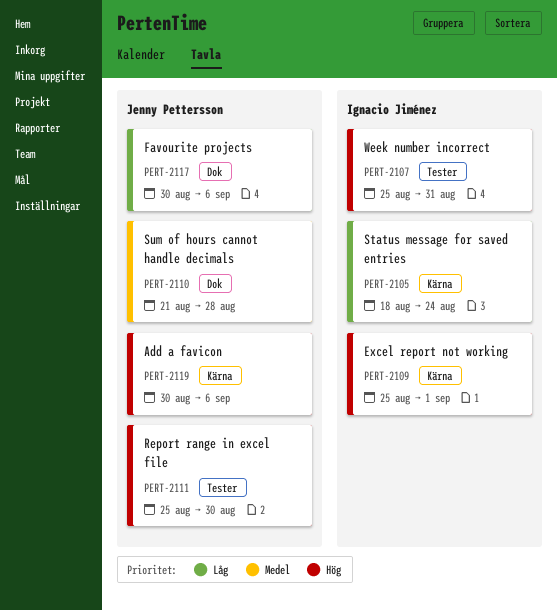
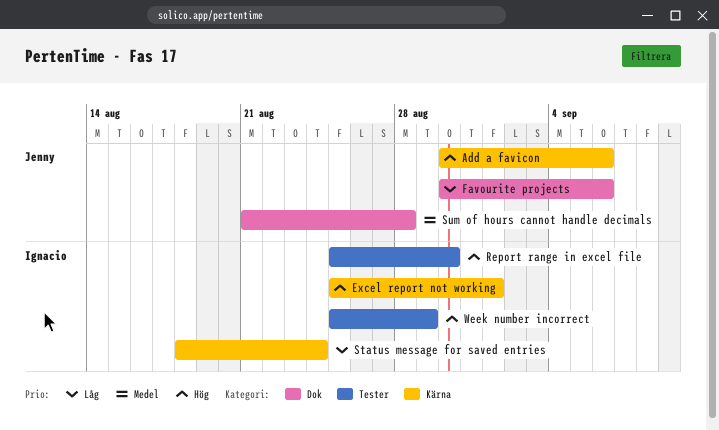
Report range in excel file, owner: Jenny Pettersson -> Ignacio Jiménez
Week number incorrect, due: Aug 31 -> Aug 29

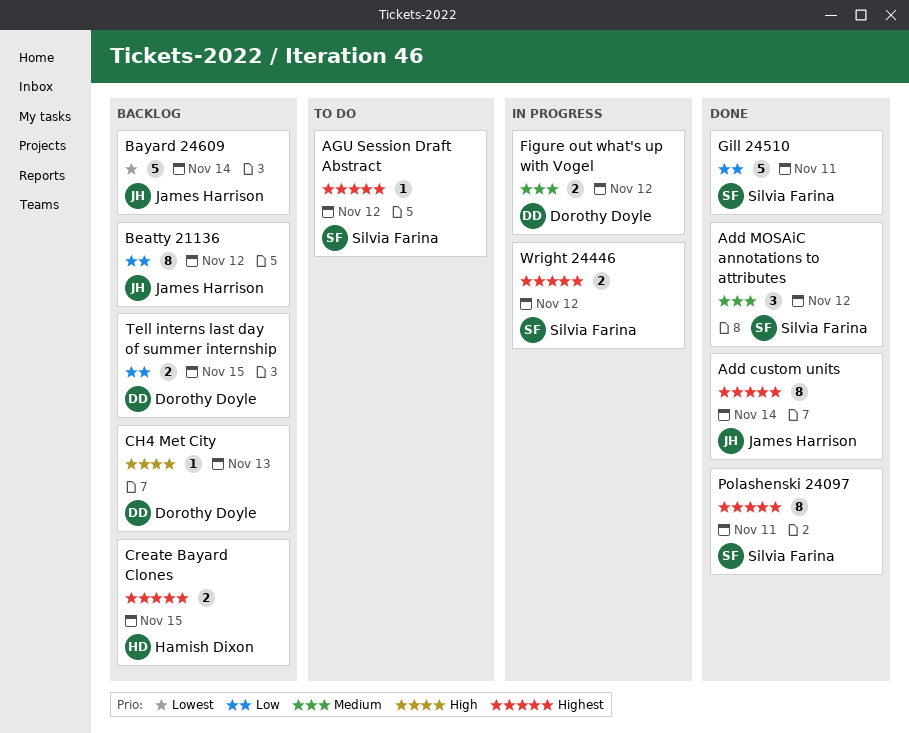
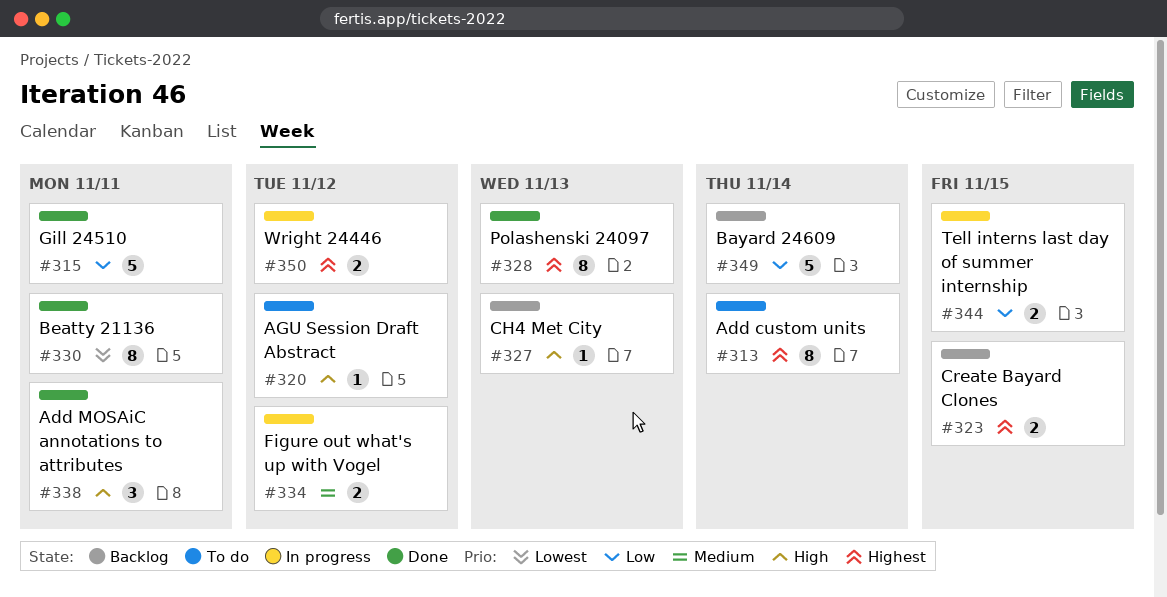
Add custom units, status: Done -> To do
Add MOSAiC annotations to attributes, priority: Medium -> High
Add MOSAiC annotations to attributes, due: Nov 12 -> Nov 11
AGU Session Draft Abstract, priority: Highest -> High
Bayard 24609, priority: Lowest -> Low
Beatty 21136, status: Backlog -> Done
Beatty 21136, priority: Low -> Lowest
Beatty 21136, due: Nov 12 -> Nov 11
Polashenski 24097, due: Nov 11 -> Nov 13
Tell interns last day of summer internship, status: Backlog -> In progress

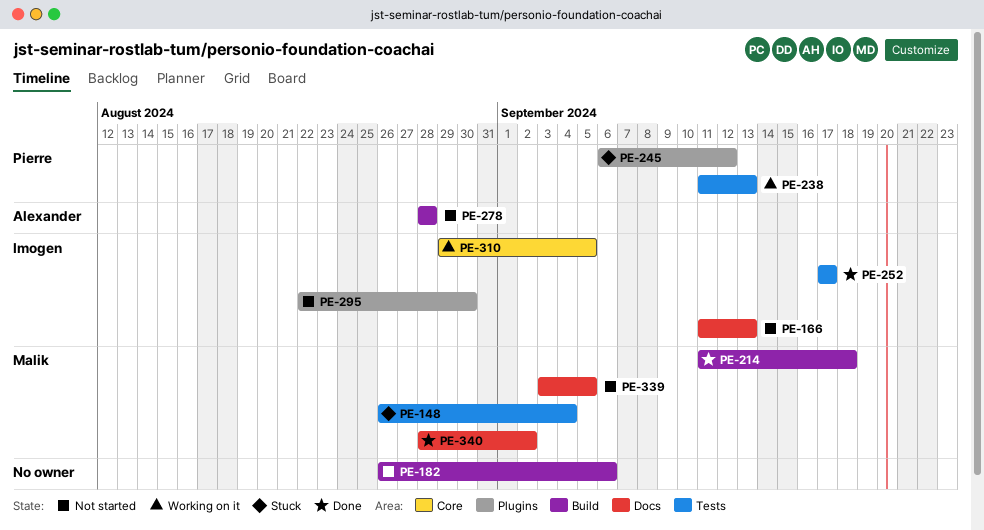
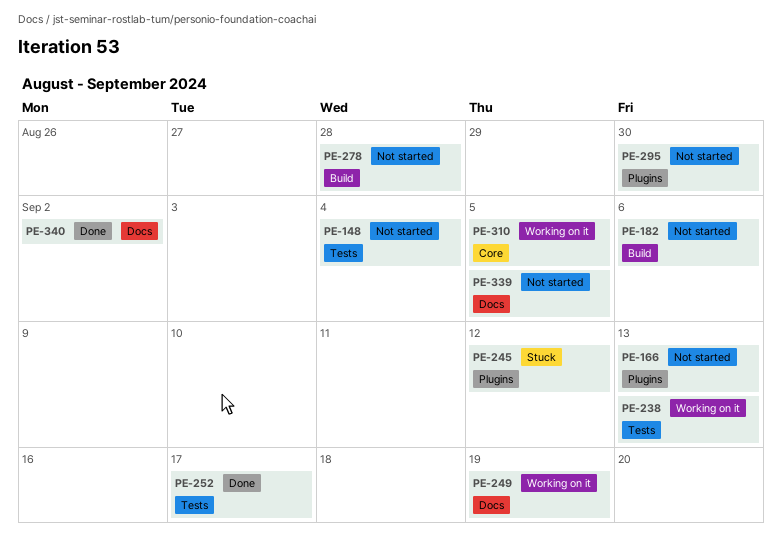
PE-148, status: Stuck -> Not started
PE-166, label: Docs -> Plugins
PE-214: present -> none
PE-249: none -> present

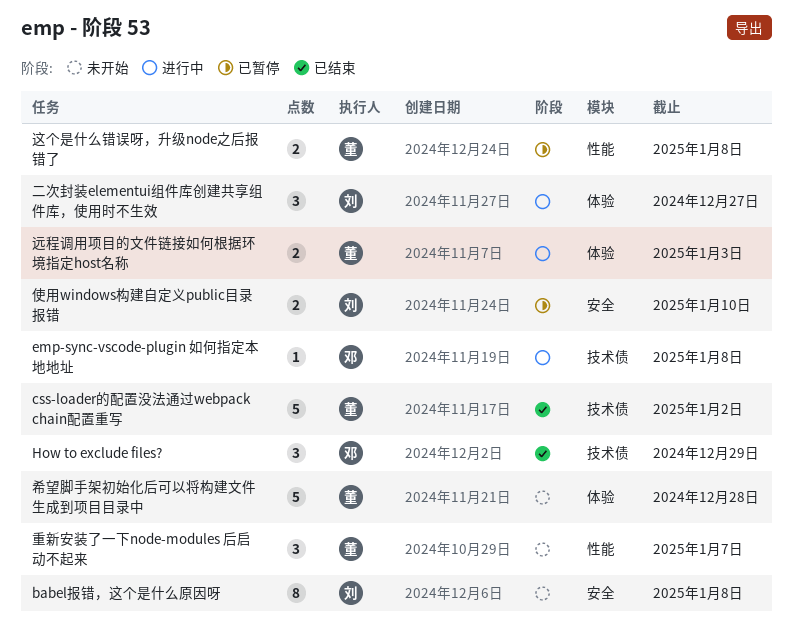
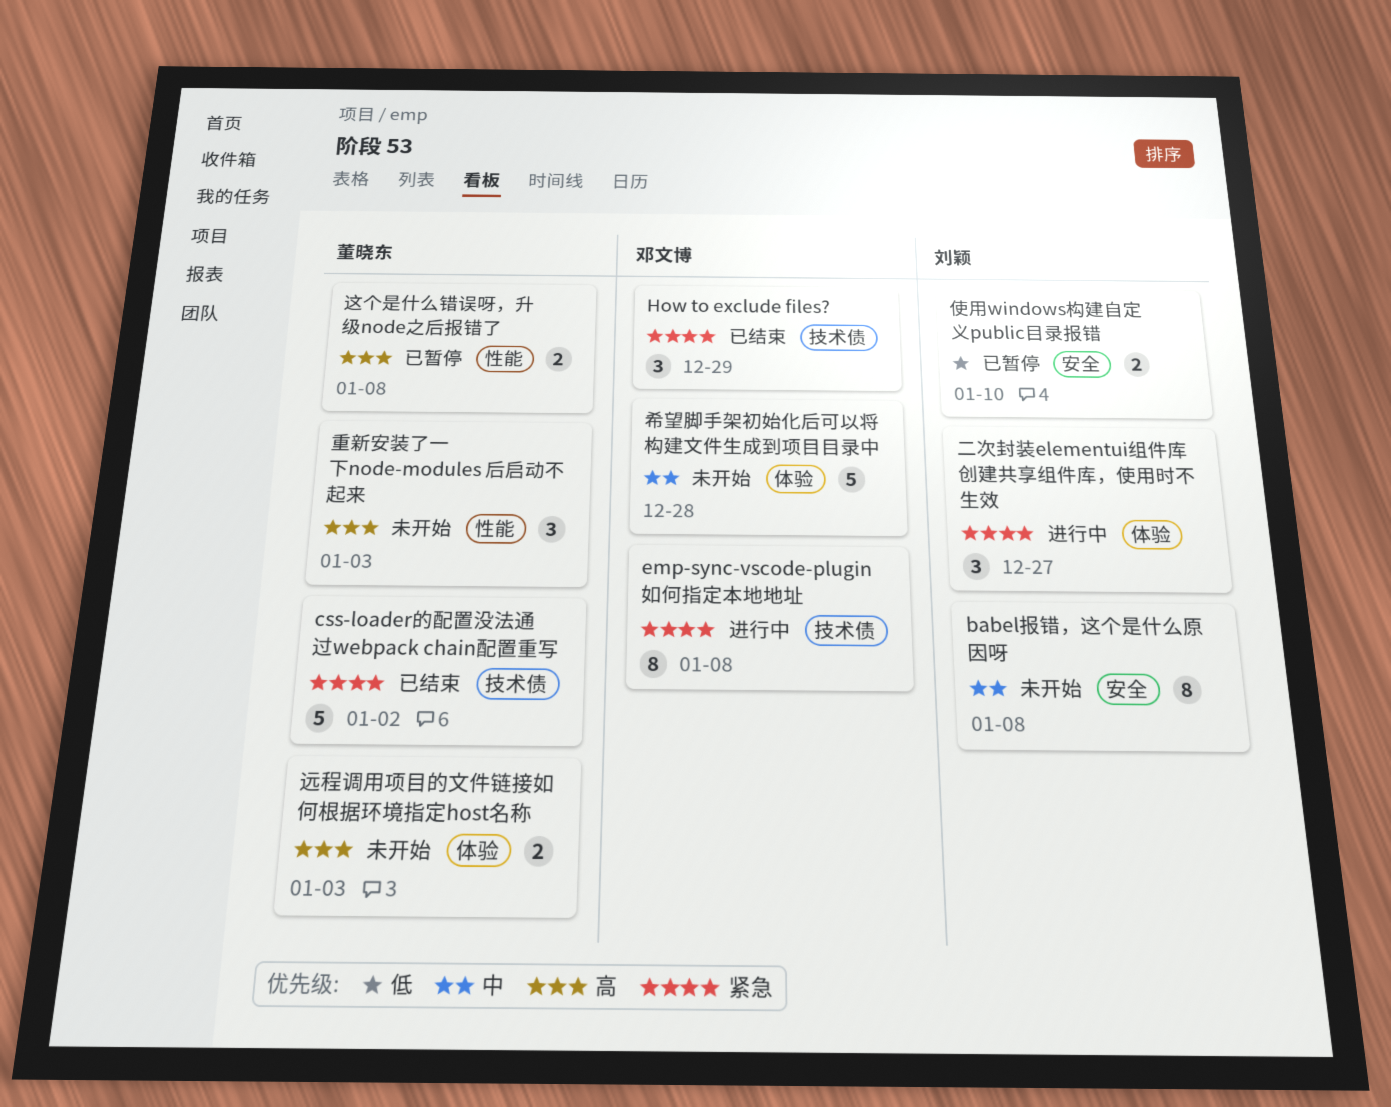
emp-sync-vscode-plugin 如何指定本地地址, estimate: 1 -> 8
希望脚手架初始化后可以将构建文件生成到项目目录中, owner: 董晓东 -> 邓文博
远程调用项目的文件链接如何根据环境指定host名称, status: 进行中 -> 未开始
重新安装了一下node-modules 后启动不起来, due: Jan 7 -> Jan 3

________________________

__Your task__
Transcribe the entries above verbatim, excluding any image.

__Response to this task__
Report range in excel file, owner: Jenny Pettersson -> Ignacio Jiménez
Week number incorrect, due: Aug 31 -> Aug 29

Add custom units, status: Done -> To do
Add MOSAiC annotations to attributes, priority: Medium -> High
Add MOSAiC annotations to attributes, due: Nov 12 -> Nov 11
AGU Session Draft Abstract, priority: Highest -> High
Bayard 24609, priority: Lowest -> Low
Beatty 21136, status: Backlog -> Done
Beatty 21136, priority: Low -> Lowest
Beatty 21136, due: Nov 12 -> Nov 11
Polashenski 24097, due: Nov 11 -> Nov 13
Tell interns last day of summer internship, status: Backlog -> In progress

PE-148, status: Stuck -> Not started
PE-166, label: Docs -> Plugins
PE-214: present -> none
PE-249: none -> present

emp-sync-vscode-plugin 如何指定本地地址, estimate: 1 -> 8
希望脚手架初始化后可以将构建文件生成到项目目录中, owner: 董晓东 -> 邓文博
远程调用项目的文件链接如何根据环境指定host名称, status: 进行中 -> 未开始
重新安装了一下node-modules 后启动不起来, due: Jan 7 -> Jan 3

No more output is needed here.